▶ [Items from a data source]
· · · · · · ·

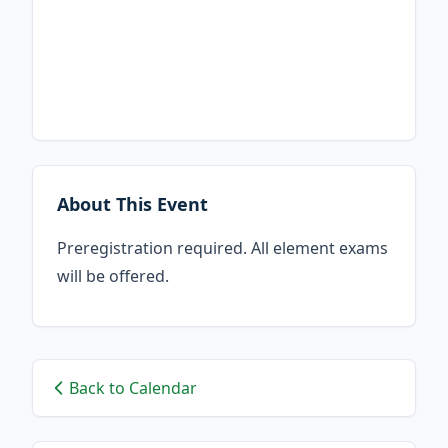
About This Event
Preregistration required. All element exams
will be offered.
Back to Calendar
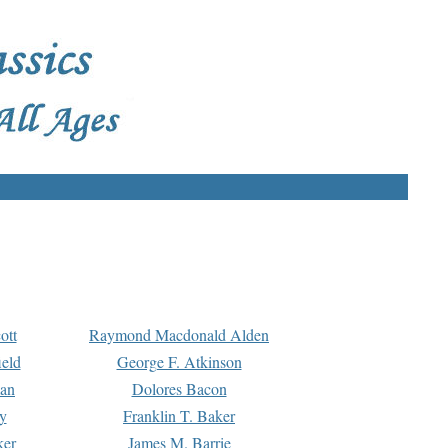
ott
Raymond Macdonald Alden
eld
George F. Atkinson
man
Dolores Bacon
y
Franklin T. Baker
ker
James M. Barrie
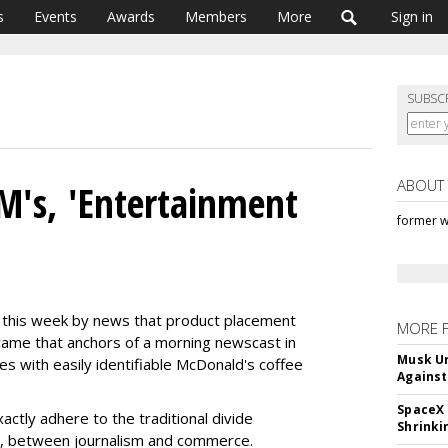
s
Events
Awards
Members
More
Sign in
SUBSC
ABOUT
M's, 'Entertainment
former w
 this week by news that product placement
MORE 
ame that anchors of a morning newscast in
Musk Ur
es with easily identifiable McDonald's coffee
Against
SpaceX 
ctly adhere to the traditional divide
Shrinki
e, between journalism and commerce.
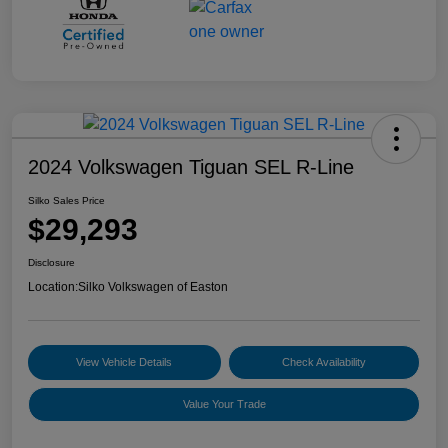
2024 Volkswagen Tiguan SEL R-Line
Silko Sales Price
$29,293
Disclosure
Location:
Silko Volkswagen of Easton
View Vehicle Details
Check Availability
Value Your Trade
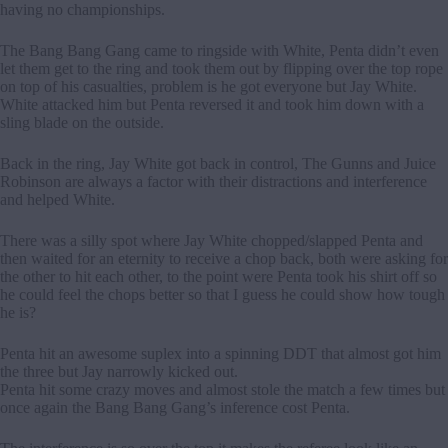
having no championships.
The Bang Bang Gang came to ringside with White, Penta didn’t even
let them get to the ring and took them out by flipping over the top rope
on top of his casualties, problem is he got everyone but Jay White.
White attacked him but Penta reversed it and took him down with a
sling blade on the outside.
Back in the ring, Jay White got back in control, The Gunns and Juice
Robinson are always a factor with their distractions and interference
and helped White.
There was a silly spot where Jay White chopped/slapped Penta and
then waited for an eternity to receive a chop back, both were asking for
the other to hit each other, to the point were Penta took his shirt off so
he could feel the chops better so that I guess he could show how tough
he is?
Penta hit an awesome suplex into a spinning DDT that almost got him
the three but Jay narrowly kicked out.
Penta hit some crazy moves and almost stole the match a few times but
once again the Bang Bang Gang’s inference cost Penta.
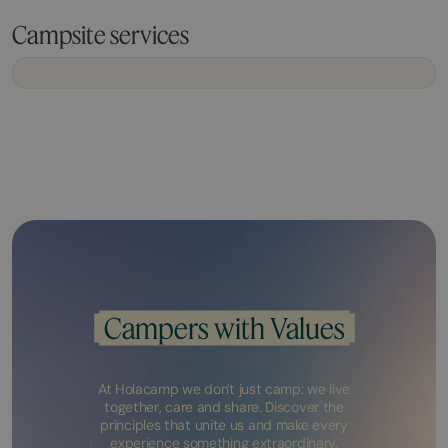
Campsite services
Campers with Values
At Holacamp we don't just camp: we live
together, care and share. Discover the
principles that unite us and make every
experience something extraordinary.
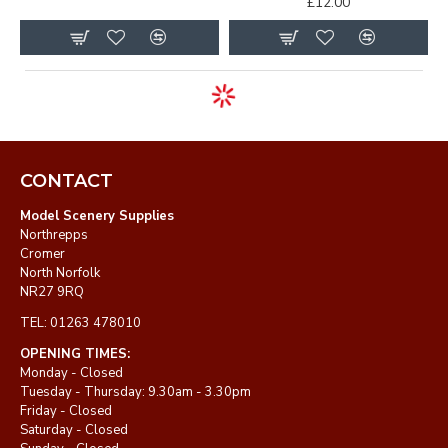
£12.00
CONTACT
Model Scenery Supplies
Northrepps
Cromer
North Norfolk
NR27 9RQ
TEL: 01263 478010
OPENING TIMES:
Monday - Closed
Tuesday - Thursday: 9.30am - 3.30pm
Friday - Closed
Saturday - Closed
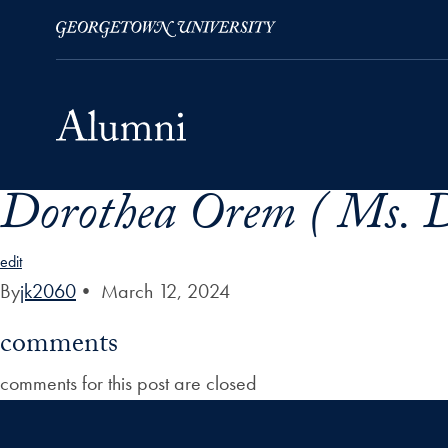
Dorothea Orem ( Ms. D
Skip to Main Navigation
Skip to Content
Skip to Footer
edit
By
jk2060
•
March 12, 2024
comments
comments for this post are closed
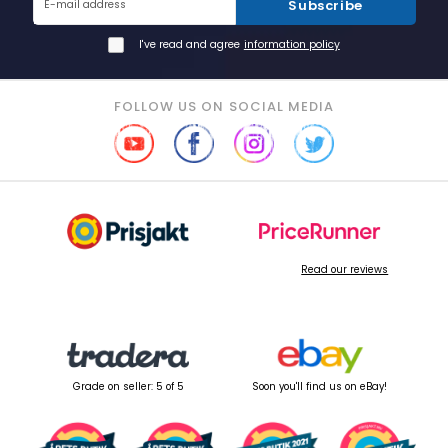
Subscribe
E-mail address
I've read and agree
information policy
FOLLOW US ON SOCIAL MEDIA
Read our reviews
Grade on seller: 5 of 5
Soon you'll find us on eBay!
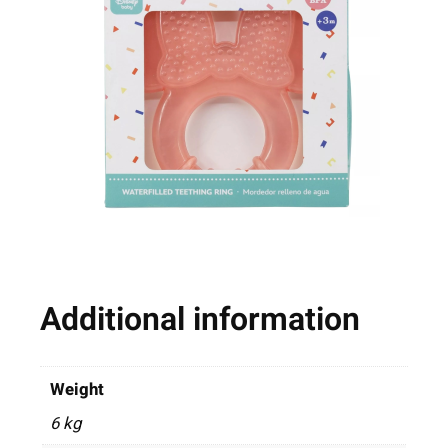
Additional information
Weight
6 kg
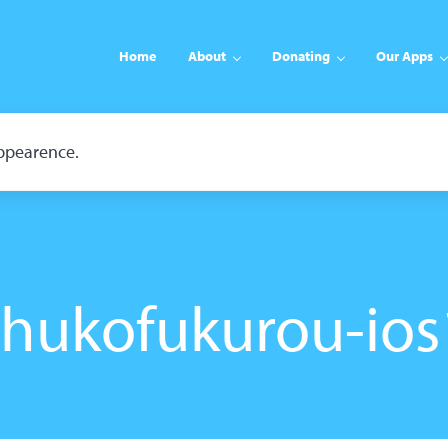
Home
About
Donating
Our Apps
appearence.
shukofukurou-ios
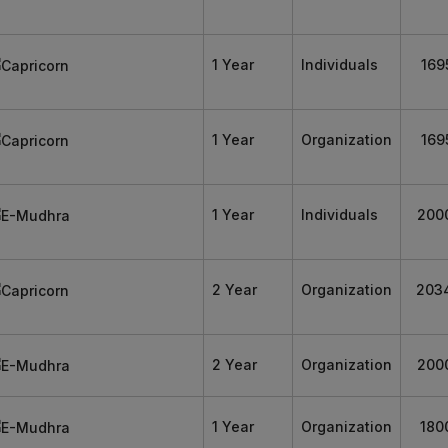
1 Year
Individuals
169
1 Year
Organization
169
1 Year
Individuals
200
2 Year
Organization
203
2 Year
Organization
200
1 Year
Organization
180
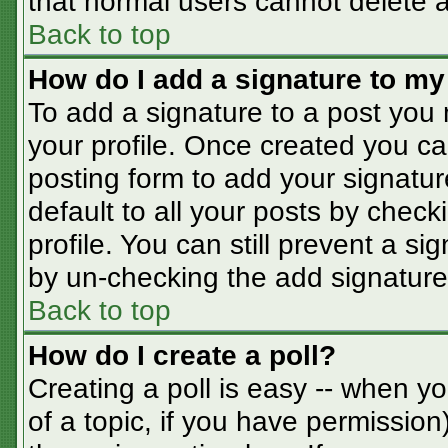
that normal users cannot delete 
Back to top
How do I add a signature to my
To add a signature to a post you m
your profile. Once created you c
posting form to add your signatur
default to all your posts by check
profile. You can still prevent a s
by un-checking the add signature
Back to top
How do I create a poll?
Creating a poll is easy -- when you
of a topic, if you have permissio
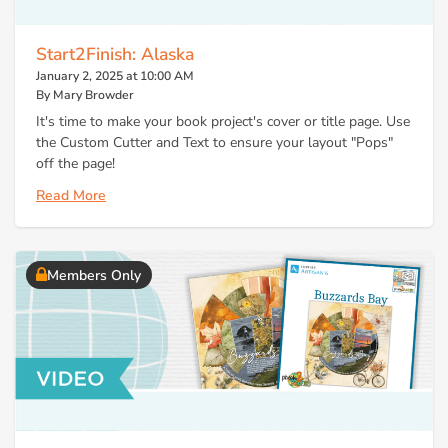
Start2Finish: Alaska
January 2, 2025 at 10:00 AM
By Mary Browder
It's time to make your book project's cover or title page. Use
the Custom Cutter and Text to ensure your layout "Pops"
off the page!
Read More
Members Only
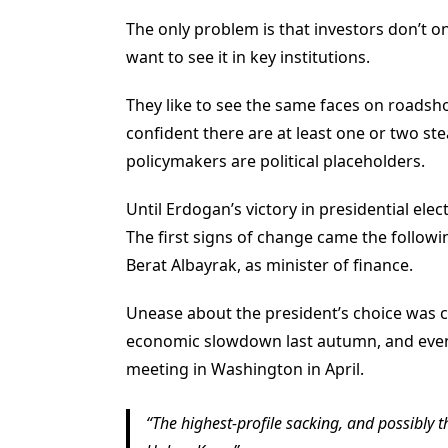
The only problem is that investors don’t on
want to see it in key institutions.
They like to see the same faces on roadsho
confident there are at least one or two st
policymakers are political placeholders.
Until Erdogan’s victory in presidential elec
The first signs of change came the follow
Berat Albayrak, as minister of finance.
Unease about the president’s choice was c
economic slowdown last autumn, and even 
meeting in Washington in April.
The highest-profile sacking, and possibly t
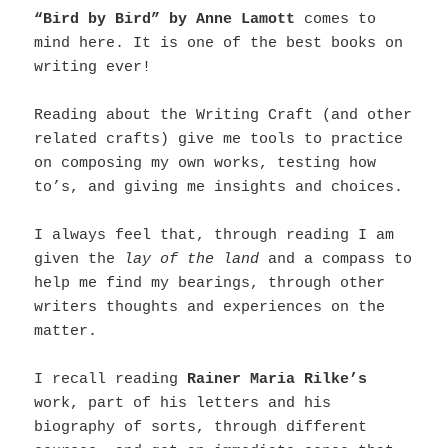
“Bird by Bird” by Anne Lamott
comes to
mind here. It is one of the best books on
writing ever!
Reading about the Writing Craft (and other
related crafts) give me tools to practice
on composing my own works, testing how
to’s, and giving me insights and choices.
I always feel that, through reading I am
given the
lay of the land
and a compass to
help me find my bearings, through other
writers thoughts and experiences on the
matter.
I recall reading
Rainer Maria Rilke’s
work, part of his letters and his
biography of sorts, through different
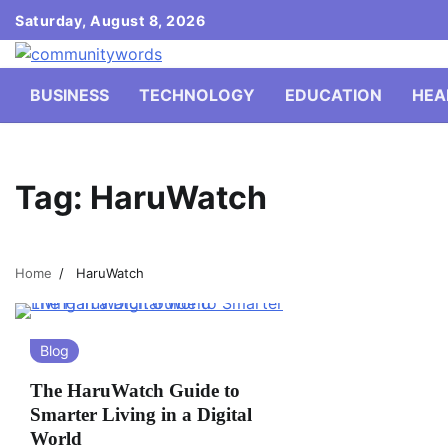
Skip
Saturday, August 8, 2026
to
content
BUSINESS
TECHNOLOGY
EDUCATION
HEA
Tag:
HaruWatch
Home
HaruWatch
Blog
The HaruWatch Guide to
Smarter Living in a Digital
World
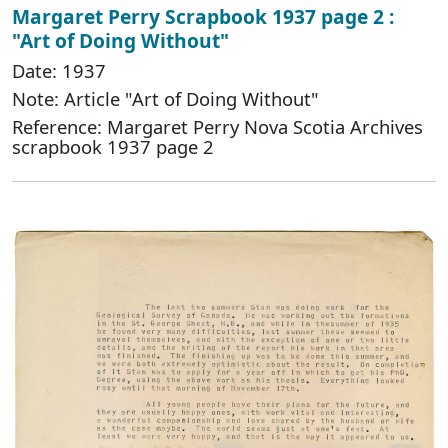
Margaret Perry Scrapbook 1937 page 2 :
"Art of Doing Without"
Date: 1937
Note: Article "Art of Doing Without"
Reference: Margaret Perry Nova Scotia Archives
scrapbook 1937 page 2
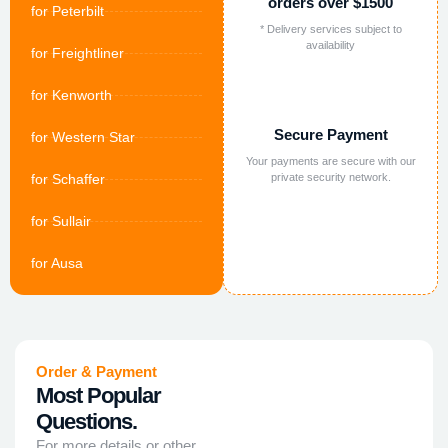
orders over $1500
for Peterbilt
* Delivery services subject to
availability
for Freightliner
for Kenworth
Secure Payment
for Western Star
Your payments are secure with our
for Schaffer
private security network.
for Sullair
for Ausa
Order & Payment
Most Popular
Questions.
For more details or other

· · · · · · ·

▶ [PROBLEM DETAILS] Copy out the text of every record above, line for line, and leave out the pictures.

▶ [ANSWER AREA]
About This Event
Preregistration required. All element exams
will be offered.
Back to Calendar
ott
Raymond Macdonald Alden
eld
George F. Atkinson
man
Dolores Bacon
y
Franklin T. Baker
ker
James M. Barrie
s
Events
Awards
Members
More
Sign in
SUBSC
ABOUT
M's, 'Entertainment
former w
 this week by news that product placement
MORE 
ame that anchors of a morning newscast in
Musk Ur
es with easily identifiable McDonald's coffee
Against
SpaceX 
ctly adhere to the traditional divide
Shrinki
e, between journalism and commerce.
2024 Volkswagen Tiguan SEL R-Line
Silko Sales Price
$29,293
Disclosure
Location:
Silko Volkswagen of Easton
View Vehicle Details
Check Availability
Value Your Trade
having no championships.
The Bang Bang Gang came to ringside with White, Penta didn’t even
let them get to the ring and took them out by flipping over the top rope
on top of his casualties, problem is he got everyone but Jay White.
White attacked him but Penta reversed it and took him down with a
sling blade on the outside.
Back in the ring, Jay White got back in control, The Gunns and Juice
Robinson are always a factor with their distractions and interference
and helped White.
There was a silly spot where Jay White chopped/slapped Penta and
then waited for an eternity to receive a chop back, both were asking for
the other to hit each other, to the point were Penta took his shirt off so
he could feel the chops better so that I guess he could show how tough
he is?
Penta hit an awesome suplex into a spinning DDT that almost got him
the three but Jay narrowly kicked out.
Penta hit some crazy moves and almost stole the match a few times but
once again the Bang Bang Gang’s inference cost Penta.
Campsite services
Campers with Values
At Holacamp we don't just camp: we live
together, care and share. Discover the
principles that unite us and make every
experience something extraordinary.
£12.00
CONTACT
Model Scenery Supplies
Northrepps
Cromer
North Norfolk
NR27 9RQ
TEL: 01263 478010
OPENING TIMES:
Monday - Closed
Tuesday - Thursday: 9.30am - 3.30pm
Friday - Closed
Saturday - Closed
Dorothea Orem ( Ms. D
Skip to Main Navigation
Skip to Content
Skip to Footer
edit
By
jk2060
•
March 12, 2024
comments
comments for this post are closed
Subscribe
E-mail address
I've read and agree
information policy
FOLLOW US ON SOCIAL MEDIA
Read our reviews
Grade on seller: 5 of 5
Soon you'll find us on eBay!
Additional information
Weight
6 kg
Home
About
Donating
Our Apps
appearence.
shukofukurou-ios
1 Year
Individuals
169
1 Year
Organization
169
1 Year
Individuals
200
2 Year
Organization
203
2 Year
Organization
200
1 Year
Organization
180
that normal users cannot delete 
Back to top
How do I add a signature to my
To add a signature to a post you m
your profile. Once created you c
posting form to add your signatur
default to all your posts by check
profile. You can still prevent a s
by un-checking the add signature
Back to top
How do I create a poll?
Creating a poll is easy -- when you
of a topic, if you have permissio
Start2Finish: Alaska
January 2, 2025 at 10:00 AM
By Mary Browder
It's time to make your book project's cover or title page. Use
the Custom Cutter and Text to ensure your layout "Pops"
off the page!
Read More
Members Only
The only problem is that investors don’t on
want to see it in key institutions.
They like to see the same faces on roadsho
confident there are at least one or two st
policymakers are political placeholders.
Until Erdogan’s victory in presidential elec
The first signs of change came the follow
Berat Albayrak, as minister of finance.
Unease about the president’s choice was c
economic slowdown last autumn, and even 
meeting in Washington in April.
The highest-profile sacking, and possibly t
“Bird by Bird” by Anne Lamott
comes to
mind here. It is one of the best books on
writing ever!
Reading about the Writing Craft (and other
related crafts) give me tools to practice
on composing my own works, testing how
to’s, and giving me insights and choices.
I always feel that, through reading I am
given the
lay of the land
and a compass to
help me find my bearings, through other
writers thoughts and experiences on the
matter.
I recall reading
Rainer Maria Rilke’s
work, part of his letters and his
biography of sorts, through different
Skip
Saturday, August 8, 2026
to
content
BUSINESS
TECHNOLOGY
EDUCATION
HEA
Tag:
HaruWatch
Home
HaruWatch
Blog
The HaruWatch Guide to
Smarter Living in a Digital
World
Margaret Perry Scrapbook 1937 page 2 :
"Art of Doing Without"
Date: 1937
Note: Article "Art of Doing Without"
Reference: Margaret Perry Nova Scotia Archives
scrapbook 1937 page 2
orders over $1500
for Peterbilt
* Delivery services subject to
availability
for Freightliner
for Kenworth
Secure Payment
for Western Star
Your payments are secure with our
for Schaffer
private security network.
for Sullair
for Ausa
Order & Payment
Most Popular
Questions.
For more details or other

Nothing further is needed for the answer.